Archived MTA Bus Time data, Aug 2014- Oct 2014
As part of MTA's App Quest, 3 Months of MTA Bus Time data was released here.
Archived B63 MTA Bus Time Data
As requested by a number of developers on the MTA's Developer Resources list, we have posted an extract of data archived by the MTA Bus Time system. This first extract contains historical records for the B63 route in Brooklyn from April 3, 2011 through May 3, 2011. Each record in this data set contains, for a single bus, the time of observation, bus location, bus route, next stop, distance from that stop, and other variables described below.
Additional data from Staten Island are not yet available.
The data can be found here. This page describes caveats with respect to this data, and the format of the data itself.
The B63-only GTFS which powers MTA Bus Time and provides a reference baseline for this archive data is available here
Because of the prototype nature of the MTA Bus Time pilot system, it takes some effort to generate these extracts. Future extracts will be posted if demand and applications for this first extract merit the effort.
Caveats
 
There are a number of caveats to this data set.  MTA Bus Time on the B63 is a pilot project, where the gear on the bus and the backend server is exceedingly simple.
- There is no formal integration with the schedule, so trip ID's in this data can not be used at any point to infer whether a bus was early or late. The trip ID's only indicate a particular stopping pattern.
- The data itself, while voluminous, is not perfectly clean.
- This data does not indicate the particular time that a given bus served (or passed) a particular stop. It simply relates, for every observation the server received from a bus, the ID of the next stop on that bus' trip and the distance to that stop. To infer when a bus served a given stop, one can look at consecutive observations where the ID of the next stop changed.
We hope to fix all but the last of these issues in the forthcoming MTA Bus Time implementation on Staten Island (and beyond). Please let us know, via the email list, any issues you find.
Documentation
 
The data comes in a big zipped CSV file, with the following columns.  As much as possible, these columns are named to match the corresponding GTFS values.
- vehicle_id - the 4-digit ID of the bus
- timestamp - the date and time of the observation
- latitude - the latitude of the bus
- longitude - the longitude of the bus
- phase - the phase of the bus in its duty cycle; current extract includes only observations when the bus is inferred to be IN_PROGRESS (i.e. driving on the route) or LAYOVER_DURING (i.e. waiting at a terminal for a trip to begin)

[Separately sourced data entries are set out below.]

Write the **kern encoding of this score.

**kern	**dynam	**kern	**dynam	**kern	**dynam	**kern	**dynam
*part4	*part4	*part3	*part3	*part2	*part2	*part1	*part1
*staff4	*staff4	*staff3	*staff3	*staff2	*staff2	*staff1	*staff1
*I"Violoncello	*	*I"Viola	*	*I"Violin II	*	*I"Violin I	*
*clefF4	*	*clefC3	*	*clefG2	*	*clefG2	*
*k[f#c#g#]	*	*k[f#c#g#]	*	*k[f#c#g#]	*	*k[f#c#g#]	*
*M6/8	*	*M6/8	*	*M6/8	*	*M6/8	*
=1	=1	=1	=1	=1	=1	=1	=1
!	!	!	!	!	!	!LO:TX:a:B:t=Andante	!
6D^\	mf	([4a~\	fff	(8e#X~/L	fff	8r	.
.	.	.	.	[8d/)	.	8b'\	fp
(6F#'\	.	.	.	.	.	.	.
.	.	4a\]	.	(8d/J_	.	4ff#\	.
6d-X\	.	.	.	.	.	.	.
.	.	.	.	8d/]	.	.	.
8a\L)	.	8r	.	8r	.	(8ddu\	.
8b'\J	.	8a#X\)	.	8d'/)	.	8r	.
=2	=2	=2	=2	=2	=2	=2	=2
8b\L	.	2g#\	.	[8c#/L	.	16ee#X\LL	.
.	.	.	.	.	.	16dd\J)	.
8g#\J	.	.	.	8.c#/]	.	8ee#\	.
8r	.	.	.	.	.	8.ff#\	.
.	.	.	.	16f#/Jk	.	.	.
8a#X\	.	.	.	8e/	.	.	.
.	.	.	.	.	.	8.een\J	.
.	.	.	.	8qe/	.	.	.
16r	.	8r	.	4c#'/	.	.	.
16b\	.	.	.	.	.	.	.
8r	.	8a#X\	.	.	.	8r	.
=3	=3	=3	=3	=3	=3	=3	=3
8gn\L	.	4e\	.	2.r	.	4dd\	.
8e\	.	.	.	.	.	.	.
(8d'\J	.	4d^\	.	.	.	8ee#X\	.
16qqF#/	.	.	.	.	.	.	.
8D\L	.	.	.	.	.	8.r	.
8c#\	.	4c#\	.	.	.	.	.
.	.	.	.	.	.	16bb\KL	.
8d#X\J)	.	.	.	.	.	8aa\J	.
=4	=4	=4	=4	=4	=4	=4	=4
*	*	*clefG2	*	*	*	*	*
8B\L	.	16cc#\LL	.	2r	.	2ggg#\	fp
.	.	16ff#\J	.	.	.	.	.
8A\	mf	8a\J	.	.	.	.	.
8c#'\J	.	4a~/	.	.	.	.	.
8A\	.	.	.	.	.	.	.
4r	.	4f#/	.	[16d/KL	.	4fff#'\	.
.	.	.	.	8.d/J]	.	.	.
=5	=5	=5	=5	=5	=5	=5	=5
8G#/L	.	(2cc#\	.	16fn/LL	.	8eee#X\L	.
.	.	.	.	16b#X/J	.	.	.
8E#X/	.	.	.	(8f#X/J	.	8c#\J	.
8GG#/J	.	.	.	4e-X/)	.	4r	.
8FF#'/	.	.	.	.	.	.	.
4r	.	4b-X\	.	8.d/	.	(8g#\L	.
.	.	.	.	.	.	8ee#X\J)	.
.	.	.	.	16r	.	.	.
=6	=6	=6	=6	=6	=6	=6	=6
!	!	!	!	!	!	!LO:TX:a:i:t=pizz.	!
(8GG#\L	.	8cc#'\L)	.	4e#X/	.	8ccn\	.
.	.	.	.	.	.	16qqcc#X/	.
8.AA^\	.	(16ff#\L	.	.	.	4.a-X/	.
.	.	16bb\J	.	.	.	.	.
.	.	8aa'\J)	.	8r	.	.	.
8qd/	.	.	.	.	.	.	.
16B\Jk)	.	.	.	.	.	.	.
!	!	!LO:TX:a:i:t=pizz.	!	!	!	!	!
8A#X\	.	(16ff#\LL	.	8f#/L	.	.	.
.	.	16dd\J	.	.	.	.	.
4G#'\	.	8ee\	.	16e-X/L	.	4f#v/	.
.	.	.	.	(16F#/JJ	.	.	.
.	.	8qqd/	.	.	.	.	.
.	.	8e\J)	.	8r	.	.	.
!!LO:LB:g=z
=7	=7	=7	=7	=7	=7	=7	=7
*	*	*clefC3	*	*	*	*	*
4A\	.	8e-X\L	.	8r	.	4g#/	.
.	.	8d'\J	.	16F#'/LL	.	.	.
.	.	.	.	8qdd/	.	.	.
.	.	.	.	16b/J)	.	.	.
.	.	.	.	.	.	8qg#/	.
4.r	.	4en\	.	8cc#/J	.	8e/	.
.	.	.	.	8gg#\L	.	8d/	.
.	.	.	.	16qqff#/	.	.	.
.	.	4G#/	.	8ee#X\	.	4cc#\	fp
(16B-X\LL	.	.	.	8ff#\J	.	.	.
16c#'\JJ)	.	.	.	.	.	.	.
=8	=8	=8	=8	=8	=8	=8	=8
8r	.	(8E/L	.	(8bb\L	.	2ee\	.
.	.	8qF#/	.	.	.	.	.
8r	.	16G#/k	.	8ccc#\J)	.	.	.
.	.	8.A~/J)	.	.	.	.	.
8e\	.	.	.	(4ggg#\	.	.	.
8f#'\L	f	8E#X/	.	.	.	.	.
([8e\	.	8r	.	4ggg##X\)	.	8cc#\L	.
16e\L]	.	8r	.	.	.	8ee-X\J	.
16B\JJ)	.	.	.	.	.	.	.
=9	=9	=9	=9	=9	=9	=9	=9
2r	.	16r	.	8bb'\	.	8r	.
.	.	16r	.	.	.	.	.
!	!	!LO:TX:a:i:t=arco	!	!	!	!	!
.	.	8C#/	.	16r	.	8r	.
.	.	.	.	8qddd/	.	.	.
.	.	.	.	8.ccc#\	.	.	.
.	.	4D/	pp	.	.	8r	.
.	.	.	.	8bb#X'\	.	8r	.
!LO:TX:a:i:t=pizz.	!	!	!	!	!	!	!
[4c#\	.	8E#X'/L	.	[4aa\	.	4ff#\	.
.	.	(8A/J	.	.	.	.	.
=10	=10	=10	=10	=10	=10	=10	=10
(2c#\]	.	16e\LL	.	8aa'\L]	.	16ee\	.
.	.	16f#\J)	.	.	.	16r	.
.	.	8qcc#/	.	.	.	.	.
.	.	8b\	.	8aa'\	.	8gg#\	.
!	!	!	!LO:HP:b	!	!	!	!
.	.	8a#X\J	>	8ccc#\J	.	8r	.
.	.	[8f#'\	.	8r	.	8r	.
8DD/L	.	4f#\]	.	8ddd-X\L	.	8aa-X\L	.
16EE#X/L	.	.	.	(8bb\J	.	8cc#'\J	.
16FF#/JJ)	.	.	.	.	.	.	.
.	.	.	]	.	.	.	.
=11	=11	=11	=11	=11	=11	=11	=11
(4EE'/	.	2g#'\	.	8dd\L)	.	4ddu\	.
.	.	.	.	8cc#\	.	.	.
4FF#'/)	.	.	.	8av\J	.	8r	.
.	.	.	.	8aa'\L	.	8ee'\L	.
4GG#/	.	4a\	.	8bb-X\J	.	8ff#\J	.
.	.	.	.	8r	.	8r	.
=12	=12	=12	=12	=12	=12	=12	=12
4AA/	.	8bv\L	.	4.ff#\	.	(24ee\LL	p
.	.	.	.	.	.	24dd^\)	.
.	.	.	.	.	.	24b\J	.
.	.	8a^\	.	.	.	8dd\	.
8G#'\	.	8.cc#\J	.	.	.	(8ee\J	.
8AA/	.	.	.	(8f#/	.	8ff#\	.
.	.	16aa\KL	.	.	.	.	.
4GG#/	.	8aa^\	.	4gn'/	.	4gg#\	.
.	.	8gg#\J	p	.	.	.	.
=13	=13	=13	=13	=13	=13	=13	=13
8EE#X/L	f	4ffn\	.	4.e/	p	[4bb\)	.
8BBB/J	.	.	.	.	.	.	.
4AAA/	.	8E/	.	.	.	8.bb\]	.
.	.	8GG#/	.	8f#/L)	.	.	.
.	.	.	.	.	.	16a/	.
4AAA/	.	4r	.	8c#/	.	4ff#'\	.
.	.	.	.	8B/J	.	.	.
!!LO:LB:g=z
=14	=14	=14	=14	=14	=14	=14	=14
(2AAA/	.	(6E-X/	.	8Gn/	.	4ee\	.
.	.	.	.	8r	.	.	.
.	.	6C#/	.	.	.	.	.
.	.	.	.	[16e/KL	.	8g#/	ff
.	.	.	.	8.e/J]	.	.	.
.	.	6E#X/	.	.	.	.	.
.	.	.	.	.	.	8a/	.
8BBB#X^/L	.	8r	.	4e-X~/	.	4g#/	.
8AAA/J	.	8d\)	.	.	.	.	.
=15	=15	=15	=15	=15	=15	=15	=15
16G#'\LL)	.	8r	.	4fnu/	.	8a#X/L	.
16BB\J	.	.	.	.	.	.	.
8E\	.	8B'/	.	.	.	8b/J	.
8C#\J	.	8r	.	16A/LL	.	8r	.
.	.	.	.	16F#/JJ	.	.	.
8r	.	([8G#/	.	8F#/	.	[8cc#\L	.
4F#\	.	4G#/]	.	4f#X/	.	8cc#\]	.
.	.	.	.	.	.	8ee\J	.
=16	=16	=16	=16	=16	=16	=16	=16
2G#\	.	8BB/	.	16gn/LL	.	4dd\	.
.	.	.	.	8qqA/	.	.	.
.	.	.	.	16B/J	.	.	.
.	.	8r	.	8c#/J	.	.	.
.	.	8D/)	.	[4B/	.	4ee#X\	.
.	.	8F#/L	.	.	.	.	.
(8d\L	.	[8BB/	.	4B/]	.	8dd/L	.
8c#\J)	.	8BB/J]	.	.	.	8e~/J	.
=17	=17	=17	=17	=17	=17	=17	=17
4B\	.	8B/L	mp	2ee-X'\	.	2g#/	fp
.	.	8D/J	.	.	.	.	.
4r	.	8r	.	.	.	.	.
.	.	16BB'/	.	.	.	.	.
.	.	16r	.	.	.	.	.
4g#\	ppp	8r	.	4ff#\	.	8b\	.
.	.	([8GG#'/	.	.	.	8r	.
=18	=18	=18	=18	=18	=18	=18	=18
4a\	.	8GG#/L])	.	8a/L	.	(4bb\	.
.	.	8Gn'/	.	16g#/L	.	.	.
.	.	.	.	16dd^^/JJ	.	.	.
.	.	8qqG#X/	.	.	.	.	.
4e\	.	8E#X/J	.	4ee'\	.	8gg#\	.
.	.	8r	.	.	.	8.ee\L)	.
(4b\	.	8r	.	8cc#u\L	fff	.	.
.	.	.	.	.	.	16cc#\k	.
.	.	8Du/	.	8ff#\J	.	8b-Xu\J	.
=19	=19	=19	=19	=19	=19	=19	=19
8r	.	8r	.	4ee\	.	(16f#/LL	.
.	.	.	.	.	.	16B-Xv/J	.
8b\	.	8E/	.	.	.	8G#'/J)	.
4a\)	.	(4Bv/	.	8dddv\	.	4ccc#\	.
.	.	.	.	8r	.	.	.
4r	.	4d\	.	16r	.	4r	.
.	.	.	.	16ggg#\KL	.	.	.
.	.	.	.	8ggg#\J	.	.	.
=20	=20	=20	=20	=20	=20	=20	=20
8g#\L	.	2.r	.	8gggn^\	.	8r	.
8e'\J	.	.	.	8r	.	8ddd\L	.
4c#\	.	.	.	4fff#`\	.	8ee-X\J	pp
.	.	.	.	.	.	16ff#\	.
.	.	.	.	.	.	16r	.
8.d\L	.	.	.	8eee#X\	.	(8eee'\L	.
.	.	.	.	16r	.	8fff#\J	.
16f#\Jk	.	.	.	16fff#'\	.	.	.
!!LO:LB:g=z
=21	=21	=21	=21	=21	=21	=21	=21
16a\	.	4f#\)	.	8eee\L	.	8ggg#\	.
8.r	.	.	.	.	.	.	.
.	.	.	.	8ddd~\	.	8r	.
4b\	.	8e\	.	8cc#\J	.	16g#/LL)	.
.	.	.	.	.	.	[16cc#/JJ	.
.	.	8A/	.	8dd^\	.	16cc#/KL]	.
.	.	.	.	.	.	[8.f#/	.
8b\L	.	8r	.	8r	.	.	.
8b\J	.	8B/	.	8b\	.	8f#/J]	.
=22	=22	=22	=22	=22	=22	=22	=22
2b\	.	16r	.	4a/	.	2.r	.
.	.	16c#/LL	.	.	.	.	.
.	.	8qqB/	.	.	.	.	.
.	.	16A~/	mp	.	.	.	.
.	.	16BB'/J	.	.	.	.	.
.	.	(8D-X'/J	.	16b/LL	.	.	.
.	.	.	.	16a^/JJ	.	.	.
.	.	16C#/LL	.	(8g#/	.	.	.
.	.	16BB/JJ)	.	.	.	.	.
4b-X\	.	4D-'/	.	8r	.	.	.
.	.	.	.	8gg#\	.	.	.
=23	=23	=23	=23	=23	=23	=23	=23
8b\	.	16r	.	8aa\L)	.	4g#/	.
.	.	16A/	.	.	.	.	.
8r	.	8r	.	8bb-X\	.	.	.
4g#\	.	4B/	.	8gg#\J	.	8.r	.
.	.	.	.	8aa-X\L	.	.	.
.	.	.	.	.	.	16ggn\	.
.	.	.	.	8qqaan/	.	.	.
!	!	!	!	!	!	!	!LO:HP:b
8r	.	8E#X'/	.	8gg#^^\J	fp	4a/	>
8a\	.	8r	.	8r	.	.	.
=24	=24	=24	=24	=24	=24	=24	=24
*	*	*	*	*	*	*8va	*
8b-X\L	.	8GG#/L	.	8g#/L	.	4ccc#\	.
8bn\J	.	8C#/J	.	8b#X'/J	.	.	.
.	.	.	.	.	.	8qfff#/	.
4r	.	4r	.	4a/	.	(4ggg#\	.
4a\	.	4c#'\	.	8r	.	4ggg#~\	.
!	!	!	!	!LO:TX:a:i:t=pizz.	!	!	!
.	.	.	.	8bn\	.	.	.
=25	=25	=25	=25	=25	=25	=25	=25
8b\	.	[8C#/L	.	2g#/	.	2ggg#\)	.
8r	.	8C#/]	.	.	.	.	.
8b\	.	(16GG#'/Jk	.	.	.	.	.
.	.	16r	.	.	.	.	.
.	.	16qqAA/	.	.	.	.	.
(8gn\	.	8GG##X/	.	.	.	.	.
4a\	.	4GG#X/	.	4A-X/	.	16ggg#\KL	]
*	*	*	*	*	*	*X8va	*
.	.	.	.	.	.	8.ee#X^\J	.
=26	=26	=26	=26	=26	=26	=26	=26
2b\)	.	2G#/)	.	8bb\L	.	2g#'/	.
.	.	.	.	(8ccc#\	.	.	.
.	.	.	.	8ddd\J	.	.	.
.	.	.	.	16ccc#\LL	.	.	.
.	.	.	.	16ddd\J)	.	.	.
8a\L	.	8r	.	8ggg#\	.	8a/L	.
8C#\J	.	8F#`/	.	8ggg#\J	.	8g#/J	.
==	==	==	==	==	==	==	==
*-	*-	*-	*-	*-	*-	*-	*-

- trip_id - a GTFS trip_id representing the stopping pattern inferred for the given bus at the given time
- direction_id - the GTFS direction_id for the direction the bus is traveling
- trip_headsign - the GTFS destination sign value for the inferred representative trip
- shape_dist_traveled - the distance the bus has traveled (in meters) along the precise geographic route of the inferred representative trip
- stop_id - the GTFS stop_id of the next stop the bus will serve
- stop_sequence - the GTFS stop_sequence of the next stop the bus will serve
- dist_from_stop - the distance of the bus (in meters) from that next stop
For description and hints on how to work with CSV files, please see Wikipedia, or this helpful guide.